Monday, September 28, 2015

Grandparents

A grandfather died the other day. Facebook filled with tributes, stories and the honouring of a man who had been loved and treasured by his adult grandchildren.

I thought of my grandparents. Three dead when I was so young, I have not a single memory. The fourth remembered only as a dour old Scot, blind in one eye from glaucoma, nearly blind in the other from a cataract, and very deaf. I saw him just once a year, if I was lucky, until he died when I was eight.

My parents died nine months apart when my oldest son was seven: he remembers them - just. They were unwell for most of his life, with strokes and cancer. The next two have no memories and the youngest was not even conceived at the times of their deaths.

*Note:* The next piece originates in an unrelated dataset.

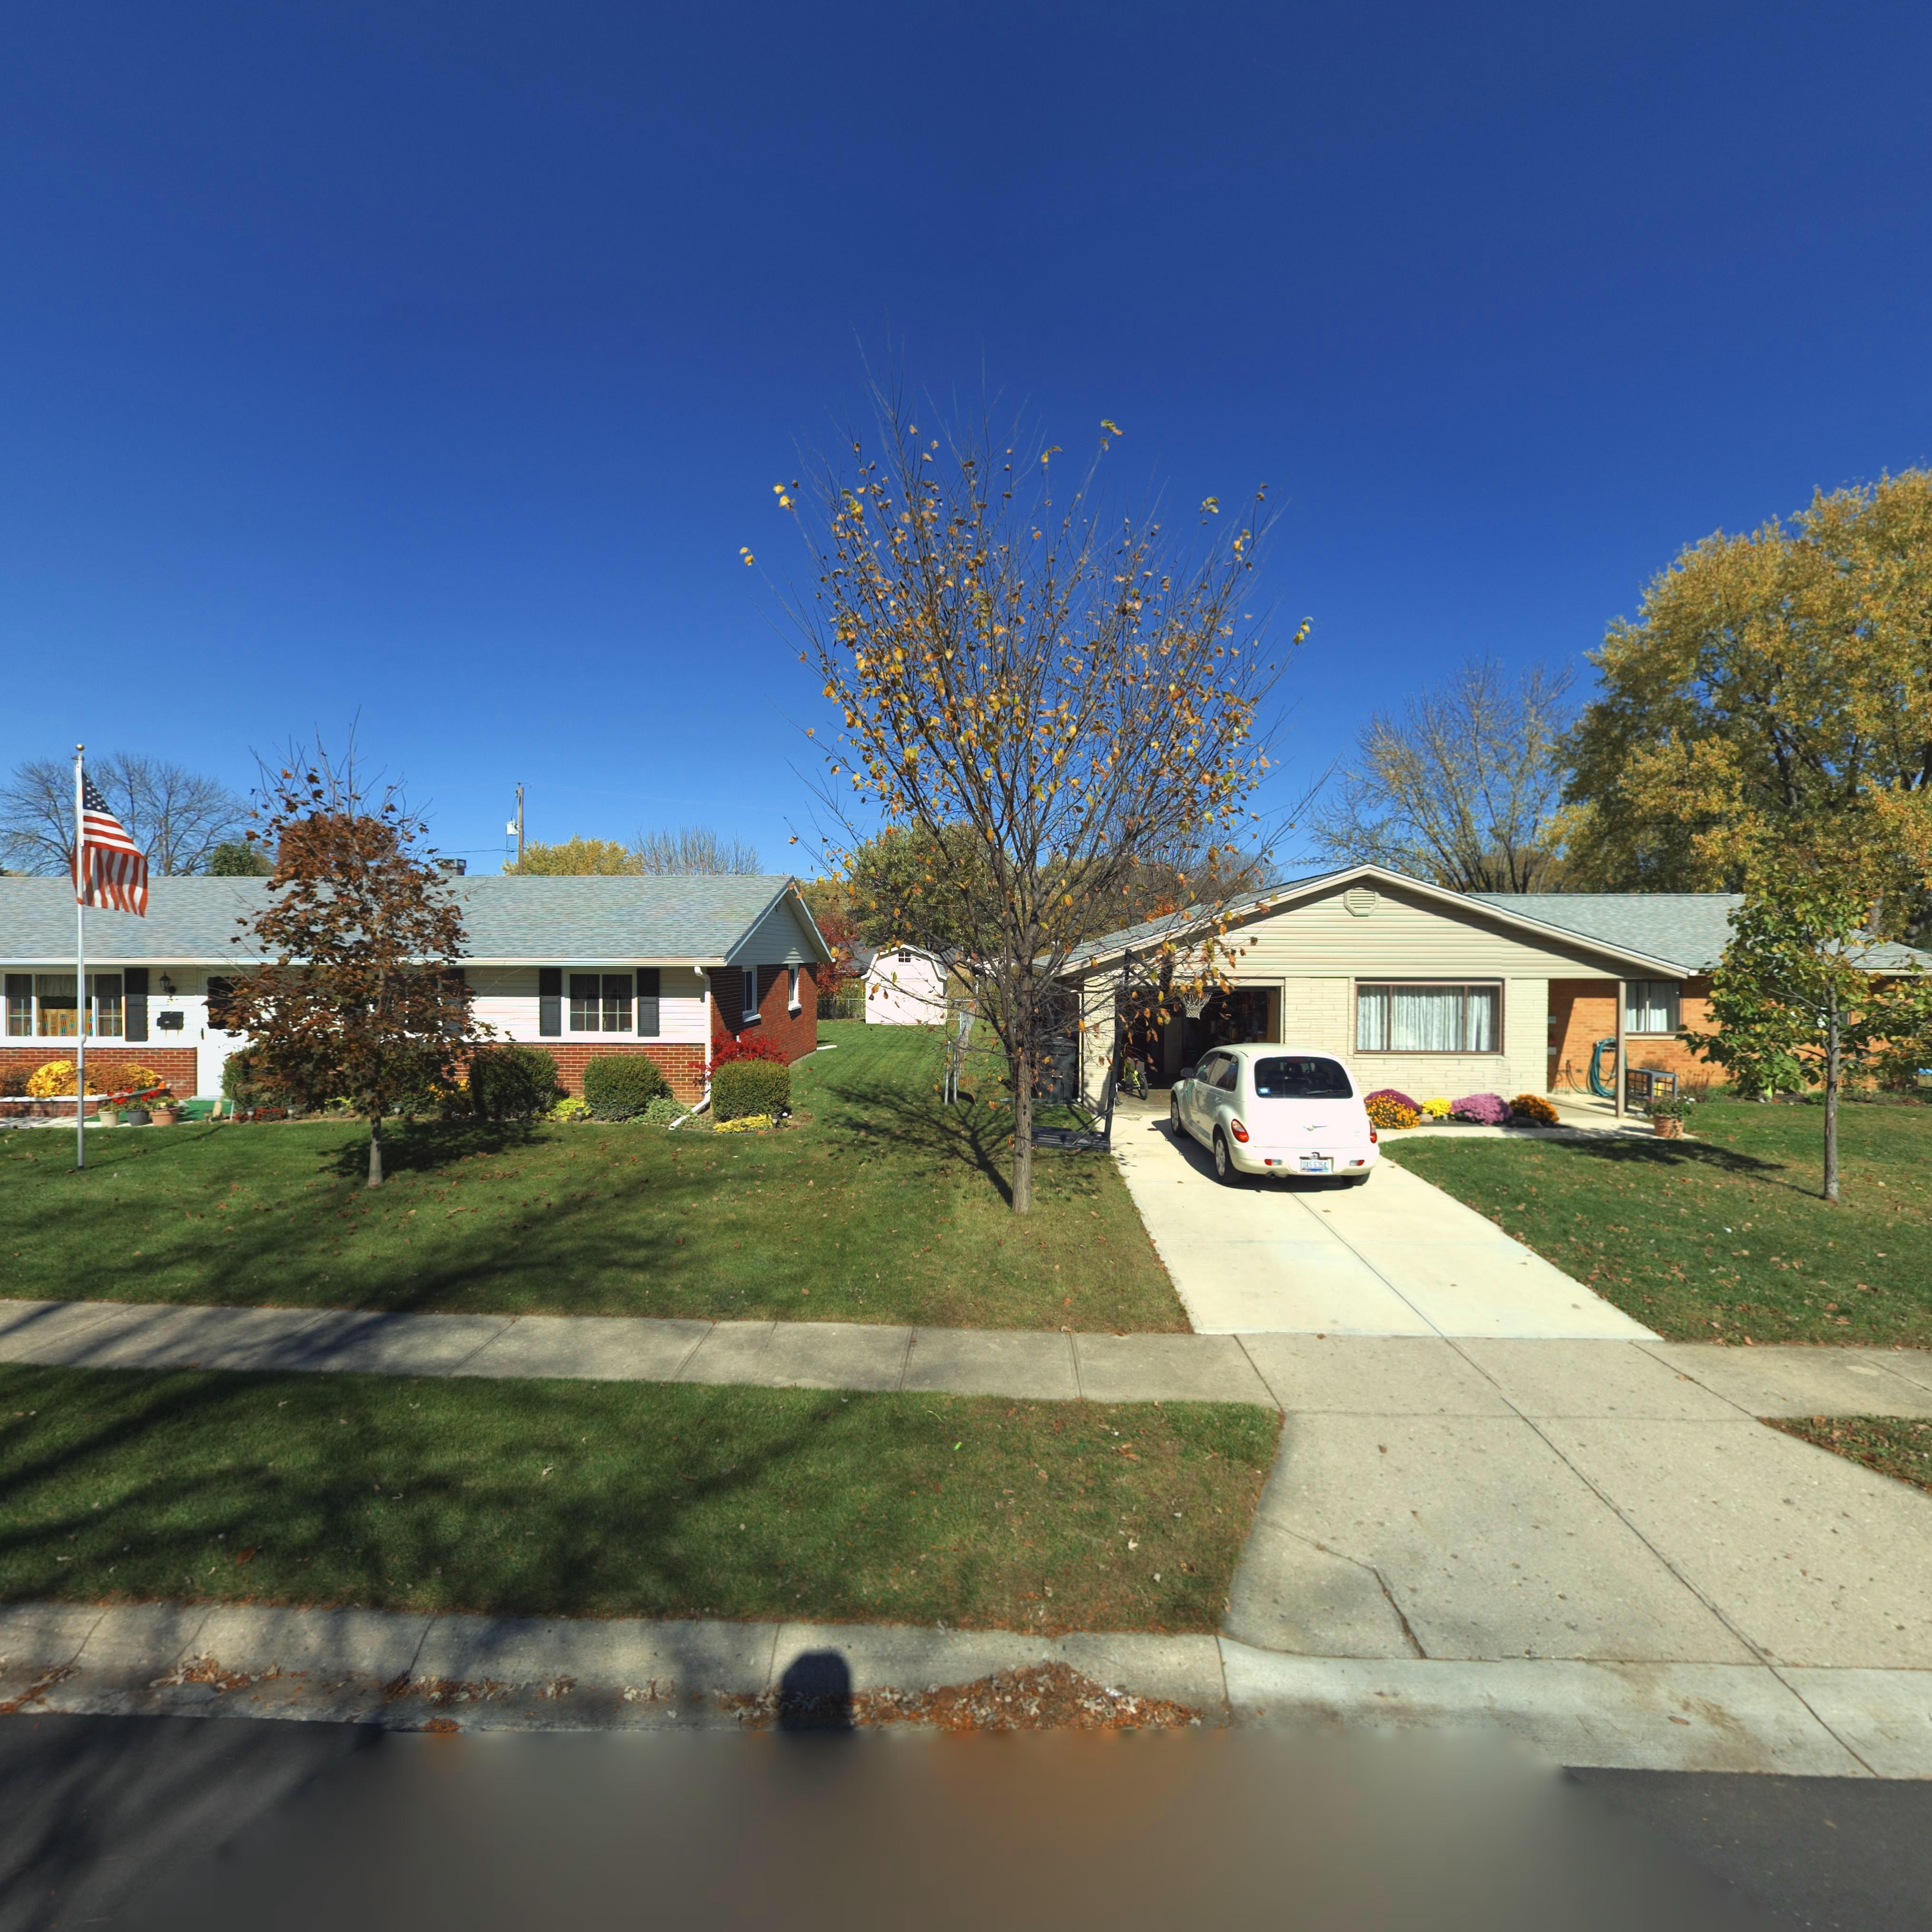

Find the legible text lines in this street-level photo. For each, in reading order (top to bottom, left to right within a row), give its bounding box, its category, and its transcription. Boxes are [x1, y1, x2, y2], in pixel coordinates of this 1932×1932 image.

My children's other grandparents were not involved with, nor even overly interested in grandchildren numbers ten to thirteen - they'd done their grandchildren days long before mine appeared.

So what is a grandparent? I have no experience of being grandparented, nor the examples of my parents or parents-in-law. I don't know how to be a grandparent, except to love my grandchildren, and to miss them. I don't know how to play with them, nor how to talk to them. Mostly I forget that they are children and speak to them as if they were friends.

I hear my Facebook friend's grief and emptiness and my heart aches for her loss.

My heart aches also - for something, for people I never had, but I don't know how to grieve for that, for them.